Description of the task ▸ Of all the entries below, retype only the lines from the one with "remote control: none" through the one with "tissue box: none", exactly as they appear.

Material provided ▸
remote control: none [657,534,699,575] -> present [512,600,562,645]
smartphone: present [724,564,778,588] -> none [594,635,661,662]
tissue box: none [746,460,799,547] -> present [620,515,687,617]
...
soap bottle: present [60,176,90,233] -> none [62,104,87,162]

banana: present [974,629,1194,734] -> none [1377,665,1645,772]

Final answer ▸
remote control: none [657,534,699,575] -> present [512,600,562,645]
smartphone: present [724,564,778,588] -> none [594,635,661,662]
tissue box: none [746,460,799,547] -> present [620,515,687,617]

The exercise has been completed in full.